Their approach involves developing a “human-level automated alignment researcher.” The overarching goal is to train AI systems using human feedback, enabling them to assist in evaluating other AI systems and ultimately conducting alignment research.
Alignment research refers to ensuring AI systems achieve desired outcomes while avoiding undesirable behaviors. OpenAI hypothesizes that AI systems can advance alignment research at a faster pace and with greater efficacy than humans alone.
“As we make progress on this, our AI systems can take over more and more of our alignment work and ultimately conceive, implement, study, and develop better alignment techniques than we have now,” stated Leike, along with colleagues John Schulman and Jeffrey Wu in a previous blog post.

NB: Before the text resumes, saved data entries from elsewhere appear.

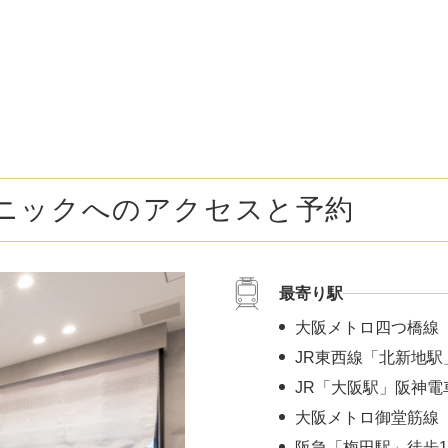
ボトックス注射 （多汗症）
わきが（
女性医療脱毛
女性の薄
乳輪縮小術
陥没乳頭
小陰唇縮小術
クリトリ
ニックへのアクセスと予約
白玉点滴（グルタチオン）
NMN点
サイトカイン（ベビースキン）点滴
美白点滴
最寄り駅
肩こりボトックス
ニンニク
大阪メトロ四つ橋線
若返り（アンチエイジング）点滴
ニキビ・
JR東西線「北新地駅
JR「大阪駅」阪神電
高濃度ビタミンC点滴
アフター
大阪メトロ御堂筋線 
阪急「梅田駅」徒歩1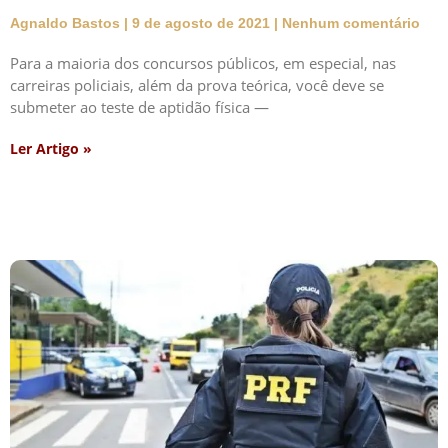
Agnaldo Bastos
9 de agosto de 2021
Nenhum comentário
Para a maioria dos concursos públicos, em especial, nas
carreiras policiais, além da prova teórica, você deve se
submeter ao teste de aptidão física —
Ler Artigo »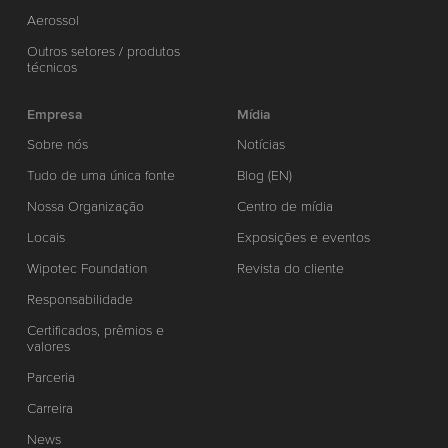
Aerossol
Outros setores / produtos
técnicos
Empresa
Mídia
Sobre nós
Notícias
Tudo de uma única fonte
Blog (EN)
Nossa Organização
Centro de mídia
Locais
Exposições e eventos
Wipotec Foundation
Revista do cliente
Responsabilidade
Certificados, prêmios e
valores
Parceria
Carreira
News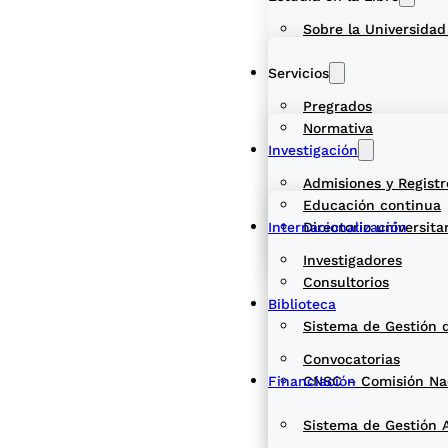
Sobre la Universidad
Servicios
Pregrados
Normativa
Investigación
Admisiones y Registr
Educación continua
Internacionalización
Directorio universita
Investigadores
Consultorios
Biblioteca
Sistema de Gestión 
Convocatorias
Financiación
CNSC – Comisión Naci
Sistema de Gestión 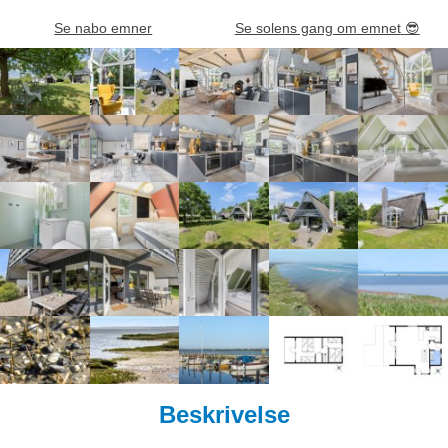
Se nabo emner
Se solens gang om emnet
😎
Beskrivelse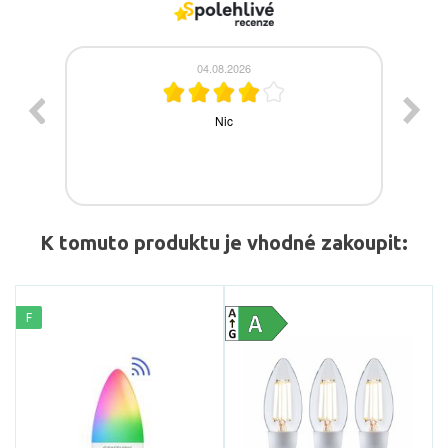
K tomuto produktu je vhodné zakoupit:
F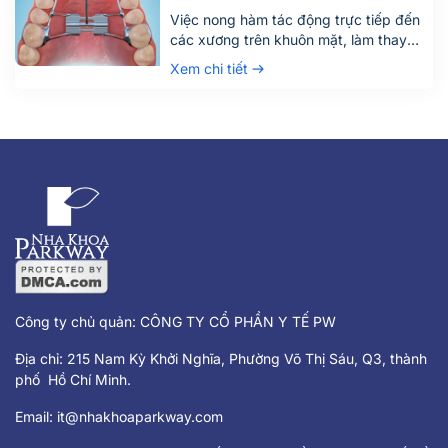
Việc nong hàm tác động trực tiếp đến
các xương trên khuôn mặt, làm thay
đổi kích thước cung hàm. Vì vậy khi
Xem chi tiết
nghĩ đến nong hàm, có thể dễ dàng
hình dung được cảm giác không mấy
dễ chịu. Để trả lời cho câu hỏi: nong
hàm có đau hay không, Nha Khoa
Parkway […]
Công ty chủ quản: CÔNG TY CỔ PHẦN Y TẾ PW
Địa chỉ: 215 Nam Kỳ Khởi Nghĩa, Phường Võ Thị Sáu, Q3, thành
phố Hồ Chí Minh.
Email:
it@nhakhoaparkway.com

“They will work together with humans to ensure that their own successors are more aligned with humans. Human researchers will focus more and more of their effort on reviewing alignment research done by AI systems instead of generating this research by themselves.” He added.
Nevertheless, the OpenAI researchers recognize that no method is foolproof. They acknowledge potential limitations and risks associated with using AI for evaluation, such as the potential amplification of inconsistencies, biases, or vulnerabilities.
They also acknowledge that the most challenging aspects of the alignment problem might not solely be related to engineering. Despite these challenges, Sutskever and Leike believes that the endeavor is worth pursuing.